MOSCOW: A British man who fought for Ukraine against the Russian army has been sentenced to 13 years in a maximum security prison camp after being convicted of being a paid mercenary, Russian prosecutors said on Thursday.
The jailed Briton was named as 30-year-old Hayden Davies by Russia’s Prosecutor General which said he had been tried by a court in a part of Russian-controlled Donetsk, one of four Ukrainian regions which Moscow claimed as its own in 2022 in a move Kyiv and the West rejected an illegal land grab.
State prosecutors released a video of Davies being questioned as he stood behind bars, dressed in a black coat and with a shaven head. He says in the video that he had traveled to Ukraine to join the International Legion which paid him $400-500 per month.
The International Legion for the Defense of Ukraine is a unit of the Ukrainian military made up of foreign volunteers.
Asked if he pleaded guilty to the charge against him, Davies says “yeah” and nods his head.
It was not clear whether Davies was speaking under duress and there was no immediate comment from the British Foreign Office.

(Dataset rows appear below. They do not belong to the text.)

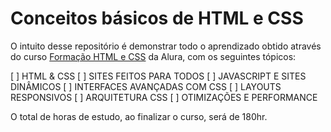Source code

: # Conceitos básicos de HTML e CSS

O intuito desse repositório é demonstrar todo o aprendizado obtido através do curso [Formação HTML e CSS](https://cursos.alura.com.br/formacao-html-e-css) da Alura, com os seguintes tópicos:

[ ] HTML & CSS
[ ] SITES FEITOS PARA TODOS
[ ] JAVASCRIPT E SITES DINÂMICOS
[ ] INTERFACES AVANÇADAS COM CSS
[ ] LAYOUTS RESPONSIVOS
[ ] ARQUITETURA CSS
[ ] OTIMIZAÇÕES E PERFORMANCE

O total de horas de estudo, ao finalizar o curso, será de 180hr.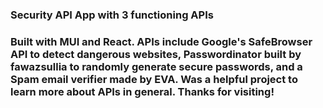 ### Security API App with 3 functioning APIs

### Built with MUI and React. APIs include Google's SafeBrowser API to detect dangerous websites, Passwordinator built by fawazsullia to randomly generate secure passwords, and a Spam email verifier made by EVA. Was a helpful project to learn more about APIs in general. Thanks for visiting!
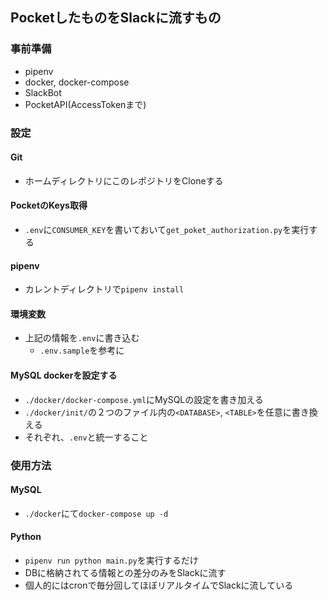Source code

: ## PocketしたものをSlackに流すもの

### 事前準備
* pipenv
* docker, docker-compose
* SlackBot
* PocketAPI(AccessTokenまで)

### 設定
#### Git
* ホームディレクトリにこのレポジトリをCloneする

#### PocketのKeys取得
* `.env`に`CONSUMER_KEY`を書いておいて`get_poket_authorization.py`を実行する

#### pipenv
* カレントディレクトリで`pipenv install`

#### 環境変数
* 上記の情報を`.env`に書き込む
  * `.env.sample`を参考に

#### MySQL dockerを設定する

* `./docker/docker-compose.yml`にMySQLの設定を書き加える
* `./docker/init/`の２つのファイル内の`<DATABASE>`, `<TABLE>`を任意に書き換える
* それぞれ、`.env`と統一すること


### 使用方法
#### MySQL
* `./docker`にて`docker-compose up -d`

#### Python
* `pipenv run python main.py`を実行するだけ
* DBに格納されてる情報との差分のみをSlackに流す
* 個人的にはcronで毎分回してほぼリアルタイムでSlackに流している
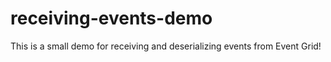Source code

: # receiving-events-demo
This is a small demo for receiving and deserializing events from Event Grid!
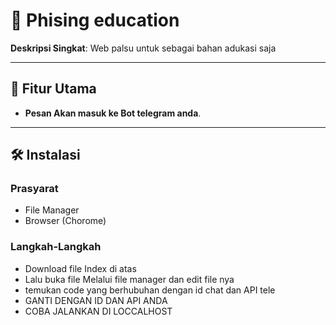 # 🚀 Phising education

**Deskripsi Singkat**: Web palsu untuk sebagai bahan adukasi saja 


---

## 📌 Fitur Utama
- **Pesan Akan masuk ke Bot telegram anda**.
---

## 🛠️ Instalasi
### Prasyarat
- File Manager
- Browser (Chorome)

### Langkah-Langkah
- Download file Index di atas
- Lalu buka file Melalui file manager dan edit file nya
- temukan code yang berhubuhan dengan id chat dan API tele
- GANTI DENGAN ID DAN API ANDA
- COBA JALANKAN DI LOCCALHOST
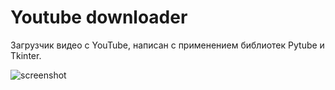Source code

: # Youtube downloader

Загрузчик видео с YouTube, написан c применением библиотек Pytube и Tkinter.

![screenshot](https://disk.yandex.ru/i/AZBx5JduOFqi2w)
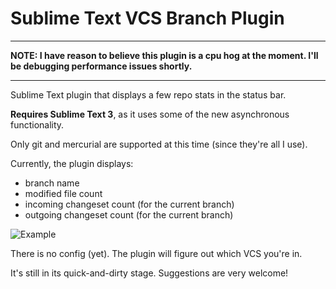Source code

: Sublime Text VCS Branch Plugin
==============

- - -
**NOTE: I have reason to believe this plugin is a cpu hog at the moment. I'll be debugging performance issues shortly.**
- - -

Sublime Text plugin that displays a few repo stats in the status bar.

**Requires Sublime Text 3**, as it uses some of the new asynchronous functionality.

Only git and mercurial are supported at this time (since they're all I use).

Currently, the plugin displays:
* branch name
* modified file count
* incoming changeset count (for the current branch)
* outgoing changeset count (for the current branch)

![Example](http://i1217.photobucket.com/albums/dd393/gfizeek/vcs-branch.jpg "Image Example")

There is no config (yet). The plugin will figure out which VCS you're in.

It's still in its quick-and-dirty stage. Suggestions are very welcome!

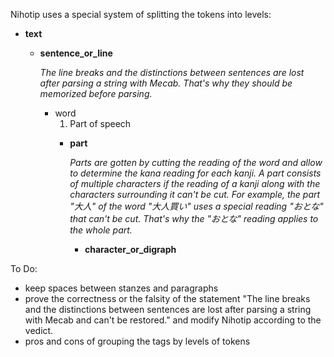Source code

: Nihotip uses a special system of splitting the tokens into levels:

- **text**
    - **sentence_or_line**

        *The line breaks and the distinctions between sentences are lost after parsing a string with Mecab. That's why they should be memorized before parsing.*
        - word
            1. Part of speech
            - **part**

                *Parts are gotten by cutting the reading of the word and allow to determine the kana reading for each kanji. A part consists of multiple characters if the reading of a kanji along with the characters surrounding it can't be cut. For example, the part "大人" of the word "大人買い" uses a special reading "おとな" that can't be cut. That's why the "おとな" reading applies to the whole part.*
                - **character_or_digraph**

To Do:
* keep spaces between stanzes and paragraphs
* prove the correctness or the falsity of the statement "The line breaks and the distinctions between sentences are lost after parsing a string with Mecab and can't be restored." and modify Nihotip according to the vedict.
* pros and cons of grouping the tags by levels of tokens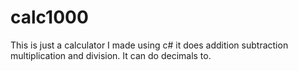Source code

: # calc1000
This is just a calculator I made using c# it does addition subtraction multiplication and division. It can do decimals to.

London in February said Davies was not a mercenary but a Prisoner of War entitled to protection under the Geneva Conventions. It also condemned what it called Moscow’s exploitation of prisoners of war “for political and propaganda purposes.”
Russian prosecutors said on Thursday that Davies had arrived in western Ukraine in August 2024, signed a contract to fight for the International Legion, undergone military training, and then fought against the Russian army in Donetsk.
Davies had been captured by Russia in winter 2024 carrying a US-made assault rifle and ammunition, they said.
British media have reported that Davies once served in the British army and is married and originally from Southampton.
A Russian court jailed another British man, James Scott Rhys Anderson, for 19 years in March after finding him guilty of fighting for Ukraine in the Kursk region of western Russia.